COOKED ANGEL HAIR PASTA
                                    

This is a very easy pasta dish to make and it is really a crowd pleaser. You really don't need a recipe for it, it all depends on the amount you need to make, and your preferences. It is basically angel hair pasta, with some onion and carrots. It takes minutes to make, so plan accordingly: if your guests are supposed to come at 5 pm, you can make it after everything is ready, about 4 or 4:15. Keep it in the pan until ready to serve. It will not need reheating and will be as delicious at room temperature as hot from the stove. You'll need:

2 packages of angel hair pasta, I used 2 each 8.8 oz, and it was a bit too much
1/2 medium onion
1 large carrot or about 7 or 8 baby carrots
Chicken or vegetable stock, or granules
1 to 2 tbsp canola oil
Salt and pepper to taste

In the food processor pulverize the onion, then the carrots and transfer to a large non stick skillet. Add 1 tbsp oil and cook on medium heat until tender, about 4 to 5 minutes. Add a pinch of salt and pepper. Then add the pasta, with an additional tbsp of oil, and cook stirring frequently to get an even color.
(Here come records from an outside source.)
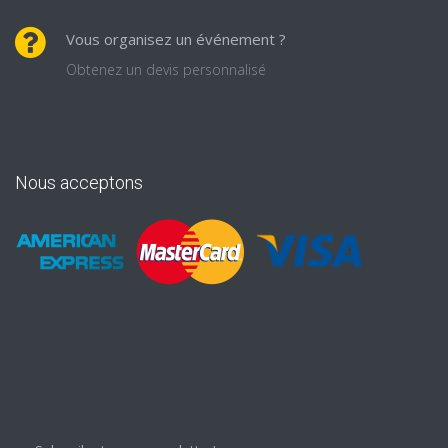
Vous organisez un événement ?
Obtenez un devis personnalisé
Nous acceptons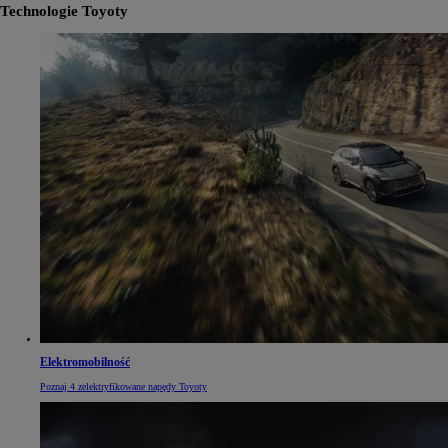
Technologie Toyoty
Elektromobilność
Poznaj 4 zelektryfikowane napędy Toyoty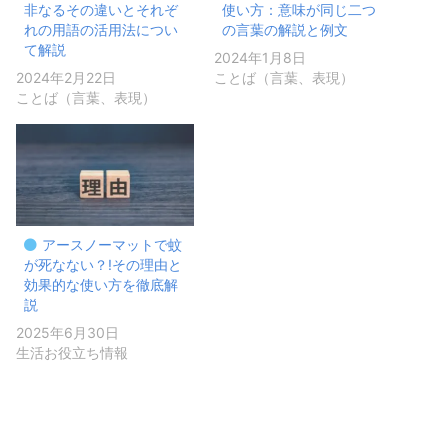
非なるその違いとそれぞ
使い方：意味が同じ二つ
れの用語の活用法につい
の言葉の解説と例文
て解説
2024年1月8日
2024年2月22日
ことば（言葉、表現）
ことば（言葉、表現）
アースノーマットで蚊
が死なない？!その理由と
効果的な使い方を徹底解
説
2025年6月30日
生活お役立ち情報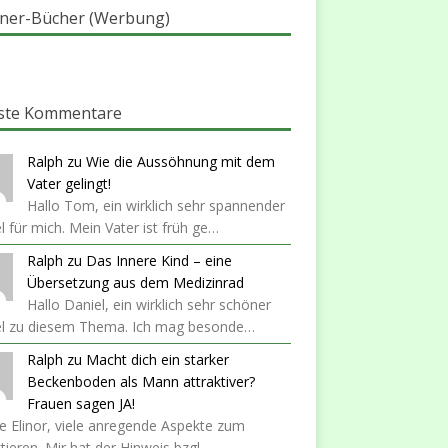
ner-Bücher (Werbung)
ste Kommentare
Ralph
zu
Wie die Aussöhnung mit dem
Vater gelingt!
Hallo Tom, ein wirklich sehr spannender
el für mich. Mein Vater ist früh ge…
Ralph
zu
Das Innere Kind – eine
Übersetzung aus dem Medizinrad
Hallo Daniel, ein wirklich sehr schöner
kel zu diesem Thema. Ich mag besonde…
Ralph
zu
Macht dich ein starker
Beckenboden als Mann attraktiver?
Frauen sagen JA!
 Elinor, viele anregende Aspekte zum
ktieren. Mir hat der Hinweis bzgl…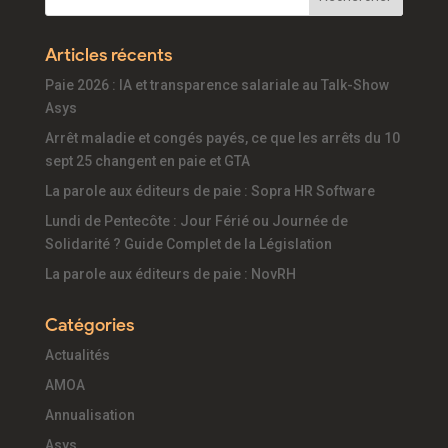
Articles récents
Paie 2026 : IA et transparence salariale au Talk-Show
Asys
Arrêt maladie et congés payés, ce que les arrêts du 10
sept 25 changent en paie et GTA
La parole aux éditeurs de paie : Sopra HR Software
Lundi de Pentecôte : Jour Férié ou Journée de
Solidarité ? Guide Complet de la Législation
La parole aux éditeurs de paie : NovRH
Catégories
Actualités
AMOA
Annualisation
Asys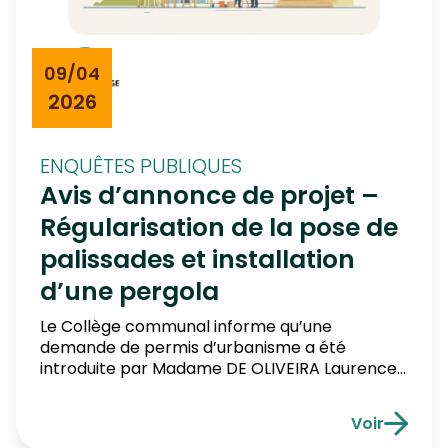
09/04
2026
ENQUÊTES PUBLIQUES
Avis d’annonce de projet –
Régularisation de la pose de
palissades et installation
d’une pergola
Le Collège communal informe qu’une
demande de permis d’urbanisme a été
introduite par Madame DE OLIVEIRA Laurence.
Objet de la demande : La régularisation de la
pose de palissades et installation d’une
Voir
pergola Particularités du projet : Consultation
Avis d’anno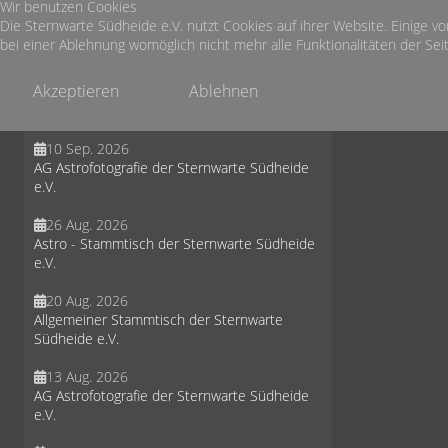
Wir benutzen Cookies
30 Sep. 2026
Die Sternwarte Südheide e.V. nutzt Cookies auf ihrer Website. Einige vo
Astro - Stammtisch der Sternwarte Südheide
bei einer Ablehnung womöglich nicht mehr alle Funktionalitäten der Seit
e.V.
Akzeptieren
Ablehnen
19 Sep. 2026
Sternbeobachtung in der Misselhorner Heide
10 Sep. 2026
AG Astrofotografie der Sternwarte Südheide
e.V.
26 Aug. 2026
Astro - Stammtisch der Sternwarte Südheide
e.V.
20 Aug. 2026
Allgemeiner Stammtisch der Sternwarte
Südheide e.V.
13 Aug. 2026
AG Astrofotografie der Sternwarte Südheide
e.V.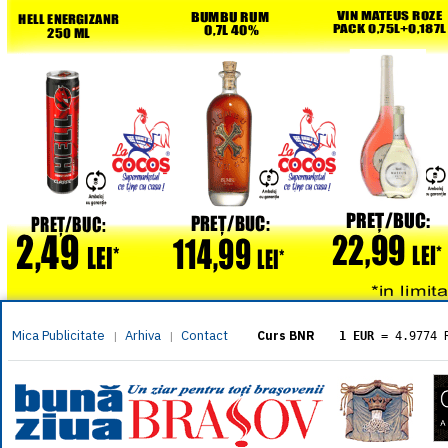
Mica Publicitate
Arhiva
Contact
|
|
Curs BNR
1 EUR
= 4.9774 
1 USD
= 4.3833 
1 GBP
= 5.8304 
1 XAU
= 464.461
1 AED
= 1.1933 
1 AUD
= 2.7957 
1 BGN
= 2.5449 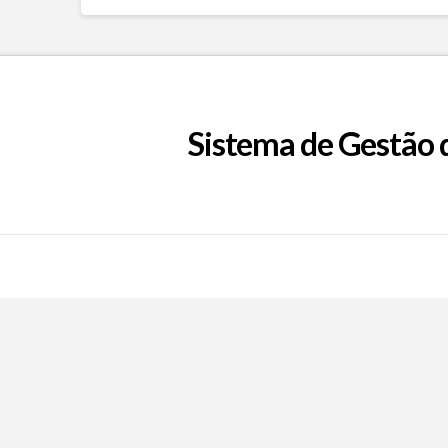
Sistema de Gestão 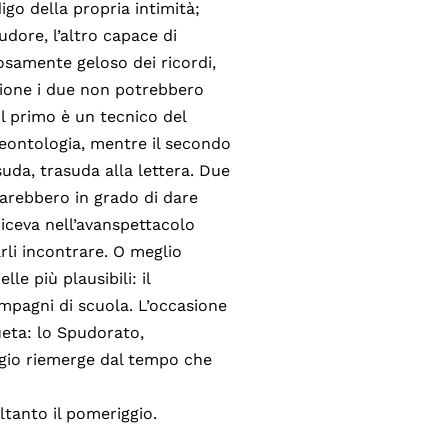
igo della propria intimità;
dore, l’altro capace di
samente geloso dei ricordi,
ssione i due non potrebbero
il primo è un tecnico del
deontologia, mentre il secondo
uda, trasuda alla lettera. Due
arebbero in grado di dare
 diceva nell’avanspettacolo
li incontrare. O meglio
le più plausibili: il
mpagni di scuola. L’occasione
ueta: lo Spudorato,
gio riemerge dal tempo che
ltanto il pomeriggio.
Make sure that you stir the pasta from the bottom and sides of the pan so that part of it doesn't get burned. When the pasta is golden brown, add liquid to barely cover it. Cover and bring to a boil on high heat. When the liquid is all absorbed, reduce heat, add some more liquid and stir. Cover and let cook. Check on the pasta after a couple of minutes, if it is not done add some more liquid, stir and adjust the seasoning if need be. When all the liquid is absorbed and the pasta done, not al dente, turn off the heat and keep covered until ready to serve. You can top the pasta dish with some toasted almonds and pine nuts.